Shalf's central thesis made a significant impact: energy is the real barrier.

He noted the end of Dennard scaling, emphasizing that wire delays are now surpassing transistor improvements. Additionally, hyperscale AI is driving consumption at the grid level.

Shalf argued that the next wave of innovation will not come from brute-force scaling but rather from specialization, advanced packaging, and chiplets. Most importantly, he highlighted the need for an expanded definition of co-design that integrates materials, circuits, architecture, and algorithms into a unified approach.

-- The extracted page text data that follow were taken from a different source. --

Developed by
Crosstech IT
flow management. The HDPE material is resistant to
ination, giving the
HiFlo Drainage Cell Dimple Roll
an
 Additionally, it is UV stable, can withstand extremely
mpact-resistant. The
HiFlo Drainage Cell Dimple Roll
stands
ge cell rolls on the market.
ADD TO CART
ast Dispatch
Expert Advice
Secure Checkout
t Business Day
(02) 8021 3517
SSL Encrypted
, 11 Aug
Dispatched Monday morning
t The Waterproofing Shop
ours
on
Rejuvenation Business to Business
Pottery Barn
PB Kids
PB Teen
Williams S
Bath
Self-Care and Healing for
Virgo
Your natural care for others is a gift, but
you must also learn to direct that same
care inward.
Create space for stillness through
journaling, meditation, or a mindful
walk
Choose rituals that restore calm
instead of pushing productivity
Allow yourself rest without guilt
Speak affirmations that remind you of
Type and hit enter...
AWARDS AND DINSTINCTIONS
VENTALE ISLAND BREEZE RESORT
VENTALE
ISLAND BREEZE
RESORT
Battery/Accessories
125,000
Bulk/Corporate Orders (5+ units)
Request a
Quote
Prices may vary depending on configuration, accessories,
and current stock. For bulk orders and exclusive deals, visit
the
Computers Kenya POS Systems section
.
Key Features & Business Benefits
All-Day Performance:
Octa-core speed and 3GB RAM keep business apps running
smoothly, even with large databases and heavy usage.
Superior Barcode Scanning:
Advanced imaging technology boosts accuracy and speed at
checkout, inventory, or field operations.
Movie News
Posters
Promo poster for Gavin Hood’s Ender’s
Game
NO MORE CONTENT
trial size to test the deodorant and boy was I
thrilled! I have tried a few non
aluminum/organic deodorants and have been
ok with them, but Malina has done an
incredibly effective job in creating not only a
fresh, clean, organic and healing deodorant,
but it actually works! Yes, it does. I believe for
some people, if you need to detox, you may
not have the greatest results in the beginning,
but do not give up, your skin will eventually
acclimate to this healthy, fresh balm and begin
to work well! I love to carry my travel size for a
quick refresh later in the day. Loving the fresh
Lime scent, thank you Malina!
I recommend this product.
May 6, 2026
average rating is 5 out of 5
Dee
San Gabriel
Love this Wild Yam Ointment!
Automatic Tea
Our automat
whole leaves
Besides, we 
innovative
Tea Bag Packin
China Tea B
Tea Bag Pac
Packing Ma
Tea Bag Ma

Reversible Logic and the Frontier Beyond Thermodynamics

In one of the most progressive sections of the talk, Shalf introduced reversible computing and topological materials as promising avenues for achieving ultra-low-energy computation. By eliminating the need for bit erasure, reversible logic avoids thermodynamic limits altogether, challenging the conventional belief that computation must always incur an energy cost. This serves as a reminder that future breakthroughs may look very different from the incremental improvements of the past decade.

Closing: A Field Ready for Reinvention

Shalf concluded on an optimistic note, albeit with a sense of urgency. He argued that the future of high-performance computing will not be dominated by massive machines or sheer scaling alone. Instead, it will belong to systems designed with humility, shaped by genuine scientific needs, and developed through collaboration rather than stagnation.

The applause that followed was not simply in recognition of a successful career. It was a response to a vision, a call for computing to reinvent itself, as it has done throughout history whenever science has demanded it.